Journal of the American College of Cardiology. - New York, N.Y.
, p. 158-165
University of Antwerp
Objectives This study sought to determine the effects of endogenous tetrahydrobiopterin (BH4) bioavailability on endothelial nitric oxide synthase (eNOS) coupling, nitric oxide (NO) bioavailability, and vascular superoxide production in patients with coronary artery disease (CAD).

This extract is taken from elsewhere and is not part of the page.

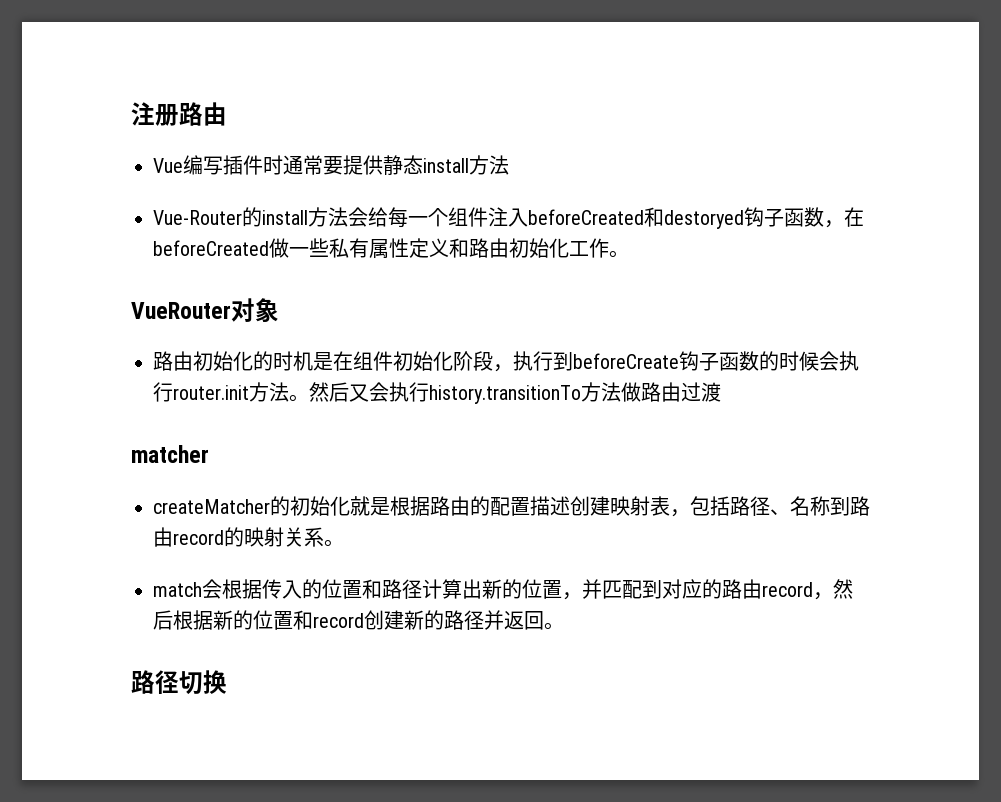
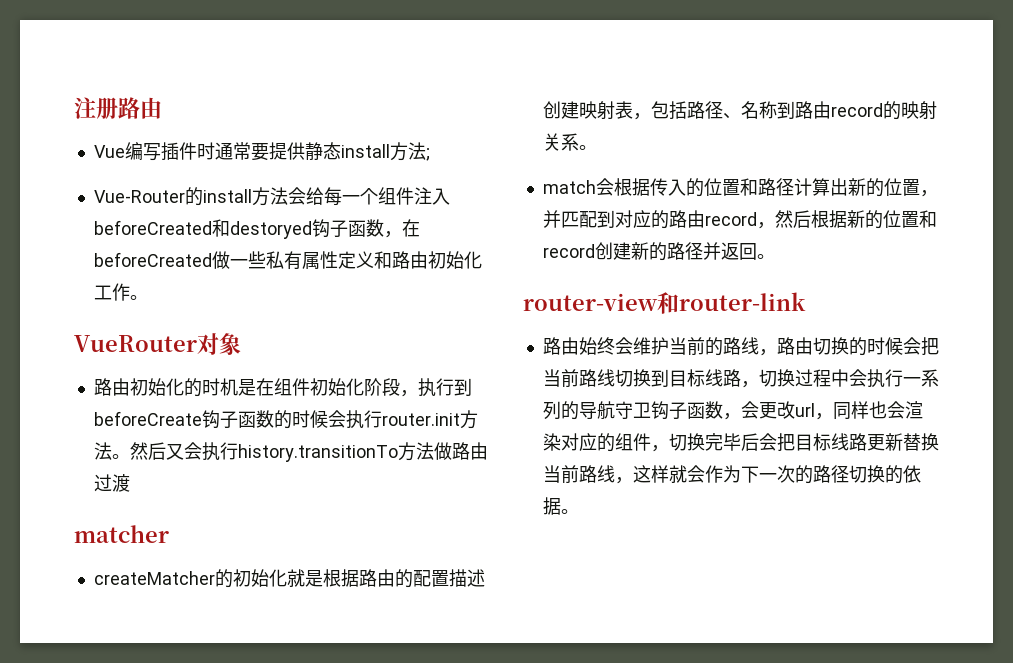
(509, 165) none -> [425,148,430,161] ;
[131,670,227,695] 路径切换 -> [523,292,806,314] [542,337,939,356] [542,369,939,388] [542,401,923,420] [542,433,939,452] [542,465,921,484] [542,497,579,515] router-view和router-link // 路由始终会维护当前的路线，路由切换的时候会把当前路线切换到目标线路，切换过程中会执行一系列的导航守卫钩子函数，会更改url，同样也会渲染对应的组件，切换完毕后会把目标线路更新替换当前路线，这样就会作为下一次的路径切换的依据。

Background GTP-cyclohydrolase I, encoded by the GCH1 gene, is the rate-limiting enzyme in the biosynthesis of BH4, an eNOS cofactor important for maintaining enzymatic coupling. We examined the associations between haplotypes of the GCH1 gene, GCH1 expression and biopterin levels, and the effects on endothelial function and vascular superoxide production. Methods Blood samples and segments of internal mammary arteries and saphenous veins were obtained from patients with CAD undergoing coronary artery bypass grafting (n = 347). The GCH1 haplotypes were defined by 3 polymorphisms: rs8007267G<A, rs3783641A<T, and rs10483639C<G (X haplotype: A, T, G; O haplotype: any other combination). Vascular superoxide (± the eNOS inhibitor NG-nitro-L-arginine methyl ester [L-NAME]) was measured by lucigenin-enhanced chemiluminescence, whereas the vasorelaxations of saphenous veins to acetylcholine were evaluated ex vivo. Results Haplotype frequencies were OO 70.6%, XO 27.4%, and XX 2.0%. The X haplotype was associated with significantly lower vascular GCH1 messenger ribonucleic acid expression and substantial reductions in both plasma and vascular BH4 levels. In X haplotype carriers both vascular superoxide and L-NAMEinhibitable superoxide were significantly increased, and were associated with reduced vasorelaxations to acetylcholine. Conclusions GCH1 gene expression, modulated by a particular GCH1 haplotype, is a major determinant of BH4 bioavailability both in plasma and in the vascular wall in patients with CAD. Genetic variation in GCH1 underlies important differences in endogenous BH4 availability and is a determinant of eNOS coupling, vascular redox state, and endothelial function in human vascular disease.